# outfitter needed



## claycrusher (Jan 20, 2006)

Looking for an outfitter for a snows hunt. Will go to either Missouri,Nebraska, or S Dakota.
Please PM me if you want to stay confidential.
Thank you.


----------



## whisker (Dec 5, 2005)

...good guides, good prices, and they know their stuff! 
http://www.bigislandwaterfowler.com/
:thumb:


----------



## goosegrinder (Mar 4, 2005)

www.bigislandwaterfowler.com www.henneckehunts.com www.geocities.com/shanesgs/ Kinda late to be booking for anyone in Missouri or Nebraska but they may have an opening or two. I've hunted with all 3 of the owners and would again.

Alex


----------



## Gary Bottger (Nov 24, 2004)

If you want a true experience with a waterfowl legend I am sure Ralph would have room for you if the other two can't accmodate you.

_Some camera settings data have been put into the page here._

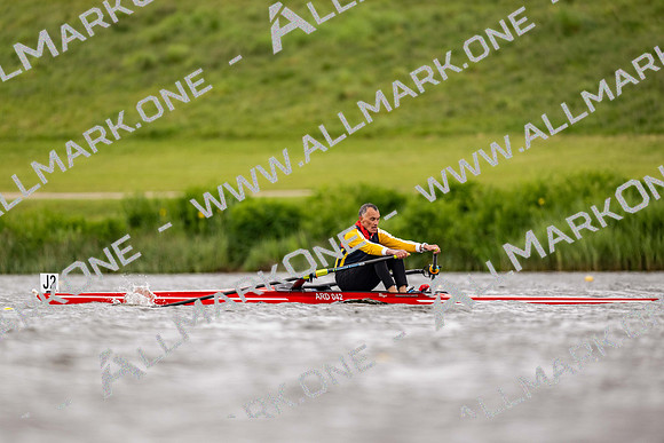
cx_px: 332
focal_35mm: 600
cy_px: 222
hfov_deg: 3.4
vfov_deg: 2.3
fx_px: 11069
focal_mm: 600
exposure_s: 1/2500
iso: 640
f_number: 4
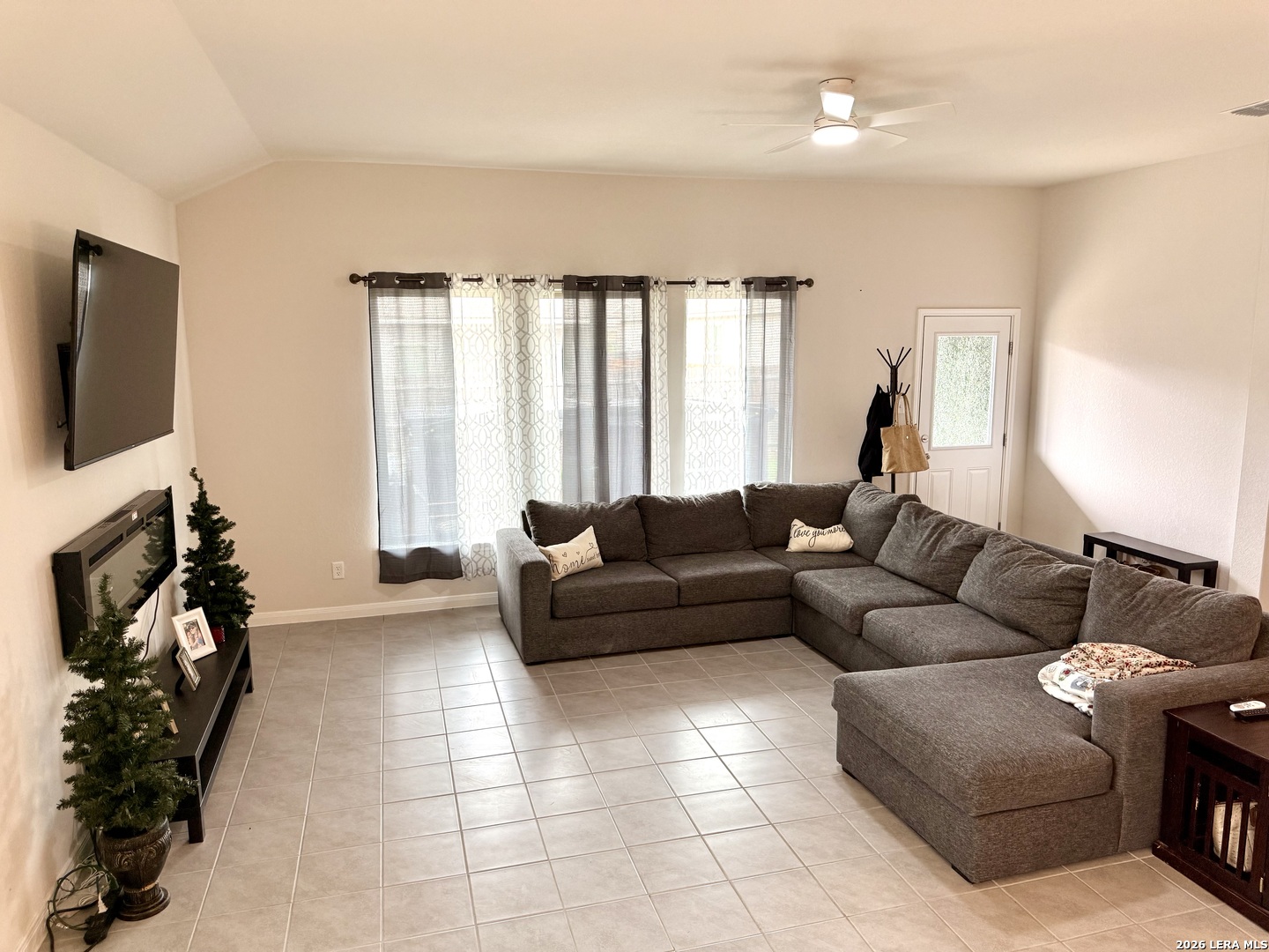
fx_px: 880
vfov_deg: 56.8
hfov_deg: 71.6
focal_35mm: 24
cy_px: 476
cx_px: 634
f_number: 1.78
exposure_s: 1/120
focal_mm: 6.76
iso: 200
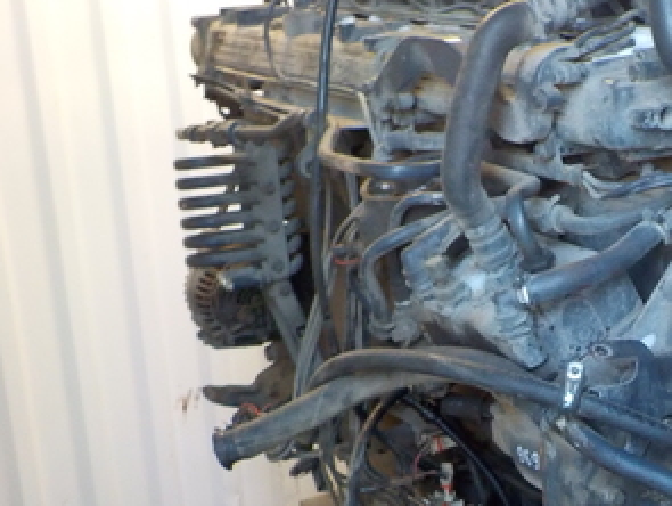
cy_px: 381
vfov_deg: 22.4
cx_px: 610
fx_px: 1263
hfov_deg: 28.6
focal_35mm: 65
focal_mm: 4.1
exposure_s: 1/30
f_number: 3.3
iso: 280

Kohler charges $50 a day for a seat in his blind. He supplies the decoys, does the calling, etc. He can be reached at home at (402) 374-2747, or in his blind at (402) 374-2479. That article is a little old so the price may not be correct.


----------



## goosegrinder (Mar 4, 2005)

If your'e gonna hunt with Kohler(or Rick Olson up there too), ya better time it right. That area is great for a few days each spring but hunt either side of those days and you'll be sitting there for nothing.Plus,if he's fairly booked up,you'll be with 15-20 other guys.

Alex


----------



## Gary Bottger (Nov 24, 2004)

How many people is Josh (big island) running out of his blind this year. I think it was 12 last year? I think most of the outfitters do this now but maybe I am wrong. I would recommend calling all of them to see what think about dates.


----------



## gandergrinder (Mar 10, 2002)

People actually pay a guide to sit in a blind with 11 other guys? You have to be kidding me. :eyeroll:


----------



## whisker (Dec 5, 2005)

I'd call and check on cancellations, alot of people may not be traveling next week... :wink:


----------



## goosegrinder (Mar 4, 2005)

LOTS of people pay to sit with a bunch of strangers. When I have hunted with them in the past,I usually have most of the spots taken with my friends/family.

Alex


----------



## Gary Bottger (Nov 24, 2004)

Wow I didn't know Josh had 5 total spreads down in the basins.  That has to be a lot to keep up with. I thought there were just the two, his and Ty's. Who covers the other 3 spreads for him?


----------



## whisker (Dec 5, 2005)

Well,...why don't ya just call and ask him. :lol:


----------



## takem1 (Feb 20, 2007)

Give ryan a call. He's an outfitter in missouri. They hunt only with the group that has booked the hunt that day. They do no mixing of groups. They sit an awesome spread and are great to hunt with. His number is 573-718-5331


----------



## Goose Guy350 (Nov 29, 2004)

How big is your group? Why not try and jump in with a group of freelancers?


----------



## claycrusher (Jan 20, 2006)

Two for sure maybe up to four.


----------



## kaiserduckhelm (May 26, 2005)

whisker said:


> I believe I was told the water spread area I'll be hunting in is four pits,...
> 
> 
> > I don't know what you call them but they sure are not pit blinds. :lol:


----------



## whisker (Dec 5, 2005)

oops,.... EDIT.... "blinds" :roll:


----------